Given records:

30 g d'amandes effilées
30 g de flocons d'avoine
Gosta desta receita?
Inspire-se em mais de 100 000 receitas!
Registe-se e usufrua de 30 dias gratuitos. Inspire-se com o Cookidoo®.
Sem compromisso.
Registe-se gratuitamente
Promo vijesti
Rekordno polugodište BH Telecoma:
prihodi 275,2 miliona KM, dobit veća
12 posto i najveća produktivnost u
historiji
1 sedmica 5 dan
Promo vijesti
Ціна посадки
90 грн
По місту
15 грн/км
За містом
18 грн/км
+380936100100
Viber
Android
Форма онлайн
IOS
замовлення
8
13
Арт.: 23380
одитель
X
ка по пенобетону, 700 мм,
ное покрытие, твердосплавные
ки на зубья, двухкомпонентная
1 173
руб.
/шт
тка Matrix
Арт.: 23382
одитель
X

Exercise instructions:
Retype the entries exactly, including every line.

Written solution:
30 g d'amandes effilées
30 g de flocons d'avoine
Gosta desta receita?
Inspire-se em mais de 100 000 receitas!
Registe-se e usufrua de 30 dias gratuitos. Inspire-se com o Cookidoo®.
Sem compromisso.
Registe-se gratuitamente
Promo vijesti
Rekordno polugodište BH Telecoma:
prihodi 275,2 miliona KM, dobit veća
12 posto i najveća produktivnost u
historiji
1 sedmica 5 dan
Promo vijesti
Ціна посадки
90 грн
По місту
15 грн/км
За містом
18 грн/км
+380936100100
Viber
Android
Форма онлайн
IOS
замовлення
8
13
Арт.: 23380
одитель
X
ка по пенобетону, 700 мм,
ное покрытие, твердосплавные
ки на зубья, двухкомпонентная
1 173
руб.
/шт
тка Matrix
Арт.: 23382
одитель
X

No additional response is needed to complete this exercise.